Taylor, whose Test average is around 44, has a batting average of 28.11 against the West Indies in 20 Tests -- his lowest against all of the Test-playing countries.

Ambrose has taken his wicket nine times, Bishop seven and Walsh six.

Australia tour the Caribbean for a four-Test series starting next March.

``I'm fairly sure I'll go to the West Indies if the selectors pick me,'' Taylor said Friday.

``I'm still enjoying playing and the side is playing well with me as captain so provided those two things are maintained I will keep playing.

``The one side I haven't played well against is the West Indies, they have been the one bogey side.

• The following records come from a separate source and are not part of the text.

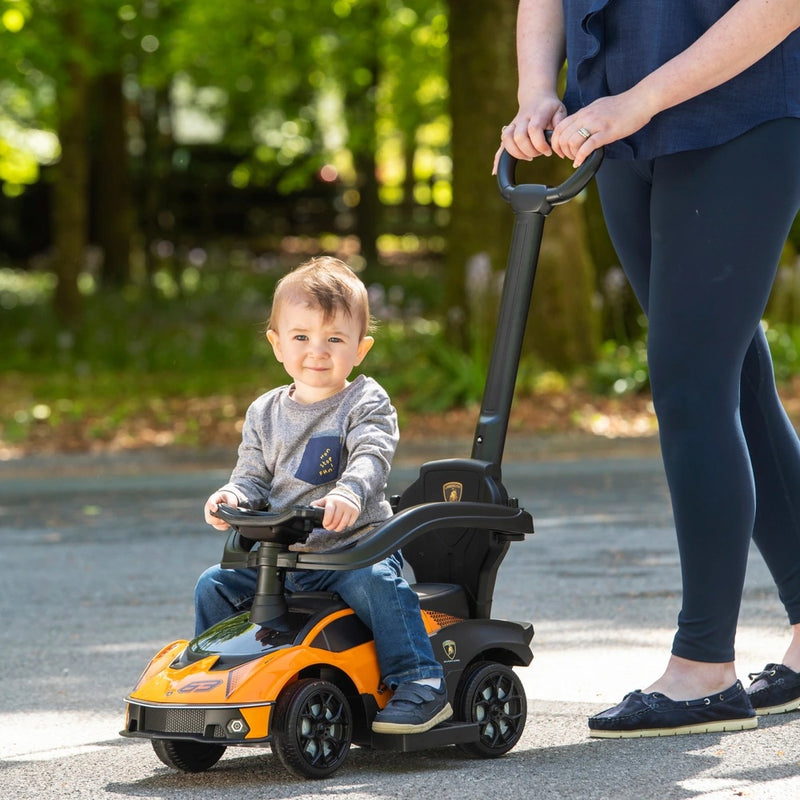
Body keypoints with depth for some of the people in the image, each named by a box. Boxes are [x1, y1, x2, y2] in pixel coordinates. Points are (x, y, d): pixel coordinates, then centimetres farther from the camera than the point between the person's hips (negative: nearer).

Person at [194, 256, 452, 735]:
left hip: (355, 546, -5)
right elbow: (254, 477, 12)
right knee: (216, 585, -3)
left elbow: (371, 458, -19)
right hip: (279, 556, 5)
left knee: (376, 583, -34)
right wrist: (233, 497, -13)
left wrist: (349, 494, -41)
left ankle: (421, 686, -29)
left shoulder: (366, 403, -2)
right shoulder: (266, 413, 13)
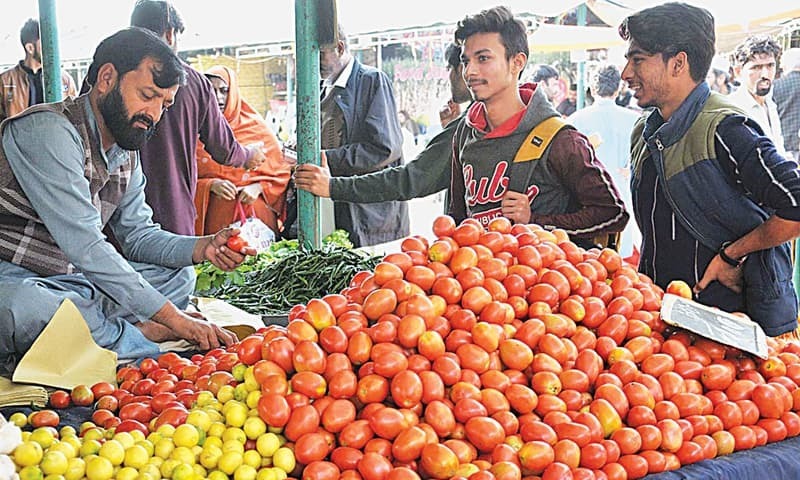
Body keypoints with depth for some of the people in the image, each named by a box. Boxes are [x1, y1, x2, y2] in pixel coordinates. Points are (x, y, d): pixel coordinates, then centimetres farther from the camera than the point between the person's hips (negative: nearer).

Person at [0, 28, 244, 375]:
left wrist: (204, 248, -10)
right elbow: (85, 248, -27)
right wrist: (175, 319, -27)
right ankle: (143, 339, -18)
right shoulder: (49, 130, -21)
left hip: (71, 282, 9)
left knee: (179, 275, 8)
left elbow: (138, 235, 11)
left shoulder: (126, 153, 9)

``I'll be going over there if selected just trying to relax and play the way I would play against any other side.''

Taylor has led Australia to 25 victories from 48 Tests since taking over from Allan Border in 1994, a winning rate among the best in the sport's history.

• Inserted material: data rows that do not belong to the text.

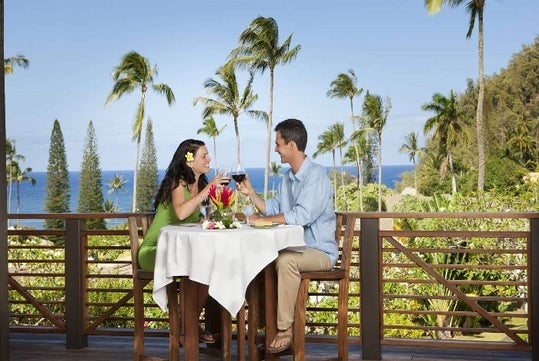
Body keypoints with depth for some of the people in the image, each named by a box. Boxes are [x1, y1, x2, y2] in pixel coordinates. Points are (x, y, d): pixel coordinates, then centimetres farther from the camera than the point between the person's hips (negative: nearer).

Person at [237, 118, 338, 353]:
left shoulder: (316, 175, -16)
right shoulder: (288, 178, 13)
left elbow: (301, 216, -26)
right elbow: (273, 210, 18)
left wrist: (262, 220, -18)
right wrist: (251, 193, 5)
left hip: (320, 251, -9)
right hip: (295, 247, 9)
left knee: (285, 261, -34)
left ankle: (285, 329, -25)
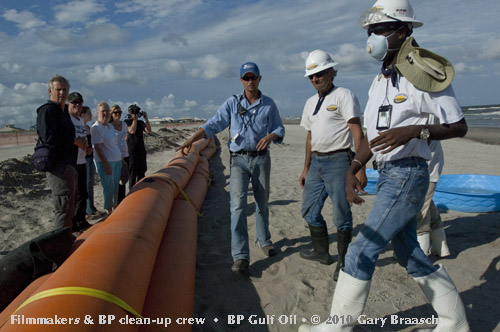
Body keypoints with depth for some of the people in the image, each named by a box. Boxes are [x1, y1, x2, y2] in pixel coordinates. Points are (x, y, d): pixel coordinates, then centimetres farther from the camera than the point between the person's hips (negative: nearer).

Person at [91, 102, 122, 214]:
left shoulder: (110, 126, 14)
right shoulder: (96, 128, -11)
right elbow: (98, 148, -16)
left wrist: (121, 159, 19)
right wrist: (106, 164, -19)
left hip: (117, 161, 8)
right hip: (106, 162, -8)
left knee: (116, 187, 11)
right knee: (109, 187, -2)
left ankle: (115, 208, 22)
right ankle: (109, 211, 9)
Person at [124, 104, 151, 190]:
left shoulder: (140, 122, 12)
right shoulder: (126, 122, -4)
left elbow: (148, 130, -2)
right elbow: (132, 131, -20)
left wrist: (146, 118, -6)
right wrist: (135, 120, -16)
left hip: (141, 150, 6)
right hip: (132, 151, -6)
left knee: (141, 173, 12)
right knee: (132, 173, -2)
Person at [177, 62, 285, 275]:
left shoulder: (268, 104, 5)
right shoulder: (232, 103, 1)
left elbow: (279, 129, 7)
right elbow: (213, 125, -4)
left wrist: (270, 136, -16)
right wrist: (191, 139, -18)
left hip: (261, 158, 2)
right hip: (239, 159, -2)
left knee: (262, 203, 13)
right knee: (238, 205, -12)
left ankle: (264, 240, 35)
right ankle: (240, 257, -12)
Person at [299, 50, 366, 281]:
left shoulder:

During his positive and insightful tenure, Australia has stamped itself the premier Test cricket nation with series wins over the West Indies, Pakistan, England and South Africa.

Taylor's position has come more into focus with the adverse publicity surrounding possible replacement Shane Warne in recent revelations of taking money along with Mark Waugh from an illegal Indian bookmaker during the 1994 trip to Sri Lanka in return for pitch and weather information.

Steve Waugh, who is the national one-day captain, would be well positioned for the Test captaincy as the current vice-captain, but not for the long term as he is just one year younger than Taylor at 33, hence the importance of Taylor's continuing availability.

Taylor said he had not thought hard about retirement, focusing more on Australia's fourth Test against England, with the Ashes already secured for a sixth straight time in the last Adelaide Test.

The 102-Test veteran enters the Test just two victims short of his predecessor Border's world record number of Test catches of 156.

``Whether it's my last Boxing Day Test match I don't know, a year is too long,'' Taylor said.

``There's too many games between now and then, I'll just see what happens in the next six months.

``I'll stop playing when I'm out in the middle and things aren't happening for me with the bat, as a captain or in the field or I'm standing out there one day thinking 'what the hell am I doing out here'.